Sony no doubt hoped that bringing Spider-Man exclusively to Playstation in the upcoming third party game Marvel's Avengers would encourage players to order the game on its platform and transition to the next-generation PS5. For me personally, the move is more likely to make me pass on the game this holiday season, and may ironically push me towards the Xbox for the next console cycle.
Previously on Console Wars....
When televisions capable of displaying 4K HDR video came out midway through the current console generation, I chose to pick up an Xbox One X rather than upgrading my existing PS4 to a PS4 Pro. The two consoles cost similar amounts and both would play third party games at the improved resolution, so it was a trade-off between upgrading the graphics on a handful of remaining PS4 exclusive games (which I could still play on my PS4) versus having access to the Xbox ecosystem. I doubt I'm the only longtime Playstation owner (PS's 1-4) who picked up his first Xbox for this reason in the last year or two. Given that a large portion of the games I play are from Marvel, the exclusive (we don't yet know if it is temporary or permanent) offers an unpleasant choice. By playing on my PS4 I would be downgrading the graphics and presumably performance of the entire rest of the game. By playing on the Xbox I would miss one of Marvel's most iconic characters at a time when my kids are (someday, post-pandemic) old enough that they might learn from friends at school that he is playable on the other platform. Additionally, as a Polygon commentary notes today, each Avenger appears to function as a character class, so missing one could be a reasonably big deal in an action-RPG if it is indeed any good.
(It is fair to note parenthetically that popular opinion presumes Sony is the villain of this story, locking out Xbox and PC players with sacks of cash, but Marvel licensing can also be a complicated creature. It was rumored that Scarlet Witch was out of the question for Disney Infinity in 2015 because the hypothetical toys to life figure would fall afoul of whatever understanding existed between Disney and Fox concerning the character being part of both the X-Men and Avengers universes. One can imagine a scenario in which Square and Crystal Dynamics weren't willing to pay Disney more to add Spider-Man to their Avengers game, but Sony felt it was worth their while if he could be platform exclusive.)
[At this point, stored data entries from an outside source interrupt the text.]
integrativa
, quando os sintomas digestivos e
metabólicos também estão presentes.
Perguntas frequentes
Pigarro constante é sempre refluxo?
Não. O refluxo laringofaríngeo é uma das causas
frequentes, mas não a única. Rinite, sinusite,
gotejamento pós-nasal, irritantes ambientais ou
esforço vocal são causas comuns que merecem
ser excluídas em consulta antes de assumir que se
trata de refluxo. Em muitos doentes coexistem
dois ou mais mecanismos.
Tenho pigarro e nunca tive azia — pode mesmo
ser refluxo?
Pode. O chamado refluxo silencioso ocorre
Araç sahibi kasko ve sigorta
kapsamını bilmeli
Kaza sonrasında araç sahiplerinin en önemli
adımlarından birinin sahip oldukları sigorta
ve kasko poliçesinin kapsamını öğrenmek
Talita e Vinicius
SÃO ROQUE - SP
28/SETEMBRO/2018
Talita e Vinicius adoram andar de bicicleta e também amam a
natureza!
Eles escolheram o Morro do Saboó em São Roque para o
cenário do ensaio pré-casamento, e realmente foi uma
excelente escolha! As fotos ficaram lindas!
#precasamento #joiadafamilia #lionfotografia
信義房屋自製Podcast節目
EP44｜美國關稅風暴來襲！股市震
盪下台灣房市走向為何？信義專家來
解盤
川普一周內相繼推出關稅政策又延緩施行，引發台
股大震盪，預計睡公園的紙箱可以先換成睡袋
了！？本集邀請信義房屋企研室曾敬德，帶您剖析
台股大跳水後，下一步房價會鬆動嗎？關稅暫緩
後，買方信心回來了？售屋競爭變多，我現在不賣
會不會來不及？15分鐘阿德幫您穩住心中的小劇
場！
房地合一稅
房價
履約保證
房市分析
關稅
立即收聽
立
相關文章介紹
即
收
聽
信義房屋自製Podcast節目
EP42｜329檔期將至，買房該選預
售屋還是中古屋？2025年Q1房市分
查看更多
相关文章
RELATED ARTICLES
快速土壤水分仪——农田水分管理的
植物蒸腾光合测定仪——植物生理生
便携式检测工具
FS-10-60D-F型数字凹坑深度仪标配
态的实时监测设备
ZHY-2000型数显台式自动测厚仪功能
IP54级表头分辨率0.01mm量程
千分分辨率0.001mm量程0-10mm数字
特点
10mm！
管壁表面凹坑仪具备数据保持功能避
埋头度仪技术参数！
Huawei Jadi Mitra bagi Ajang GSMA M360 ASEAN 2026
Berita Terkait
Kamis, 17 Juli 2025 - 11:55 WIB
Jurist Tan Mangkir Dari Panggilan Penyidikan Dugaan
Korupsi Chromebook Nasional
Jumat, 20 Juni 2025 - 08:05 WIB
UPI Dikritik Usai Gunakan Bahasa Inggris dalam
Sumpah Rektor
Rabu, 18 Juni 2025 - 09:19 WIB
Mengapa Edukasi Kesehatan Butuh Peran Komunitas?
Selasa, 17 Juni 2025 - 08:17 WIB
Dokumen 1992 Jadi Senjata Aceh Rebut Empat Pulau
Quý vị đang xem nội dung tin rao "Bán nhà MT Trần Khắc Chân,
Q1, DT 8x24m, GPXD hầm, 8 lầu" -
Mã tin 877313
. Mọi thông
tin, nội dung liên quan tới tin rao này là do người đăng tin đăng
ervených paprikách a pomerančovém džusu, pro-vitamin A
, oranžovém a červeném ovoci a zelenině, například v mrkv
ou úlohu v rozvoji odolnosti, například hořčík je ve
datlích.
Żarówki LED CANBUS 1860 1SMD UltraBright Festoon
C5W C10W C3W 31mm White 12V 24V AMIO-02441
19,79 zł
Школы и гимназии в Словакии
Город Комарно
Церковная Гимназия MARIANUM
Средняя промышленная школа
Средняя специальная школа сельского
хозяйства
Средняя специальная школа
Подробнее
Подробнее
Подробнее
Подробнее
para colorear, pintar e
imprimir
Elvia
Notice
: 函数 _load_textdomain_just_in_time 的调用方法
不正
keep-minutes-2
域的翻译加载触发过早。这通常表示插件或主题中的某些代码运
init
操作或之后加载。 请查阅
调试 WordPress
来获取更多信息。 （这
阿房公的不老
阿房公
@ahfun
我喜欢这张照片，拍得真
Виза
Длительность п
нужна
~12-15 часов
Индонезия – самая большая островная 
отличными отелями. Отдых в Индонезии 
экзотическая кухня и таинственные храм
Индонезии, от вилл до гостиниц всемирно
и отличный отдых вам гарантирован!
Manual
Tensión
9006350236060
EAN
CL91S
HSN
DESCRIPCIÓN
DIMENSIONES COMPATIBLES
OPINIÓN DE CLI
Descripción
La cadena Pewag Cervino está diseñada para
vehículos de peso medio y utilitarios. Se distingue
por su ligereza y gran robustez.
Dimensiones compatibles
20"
Life moves towards the X-Cloud
Meanwhile, Microsoft's ecosystem is moving in the opposite direction. Sony offers the chance to buy first-party exclusive titles that will contend for game of the year awards. With Microsoft's Game Pass subscription you never need to buy another first party title again, and even relatively high profile third party games come to the subscription within the first year of launch - notably for this conversation including Square/Disney crossover Kingdom Hearts III. For people who can muster the bandwidth - I eye my Verizon box with suspicion since it seem significantly more flakey than the one I had when I lived in a more densely populated area a few years ago - the claim is that you'll even be able to play all these titles via streaming on any Android device (not Apple, but that's another tangent).
If this hadn't happened, I would almost certainly have paid full MSRP for an Xbox copy of Avengers. Now I'm in wait and see mode, and from experience I can say that once you've skipped the launch hype it gets easier with each passing month to wait for more information as the price only goes down. More to the point, I don't make purchasing decisions on Xbox; recent AAA games simply appear at no additional out of pocket cost to me, and no harm if I decide to spend an hour of my time on something that I promptly uninstall.
I'm not boycotting anything - if the PS4 version makes more sense when full reviews are in and there is better detail about Spidey's role then so be it. I'm just saying, I'm at a point in life where my response to the hard exclusive sell is less that I have to have it and more that the other guys are more pleasant to do business with.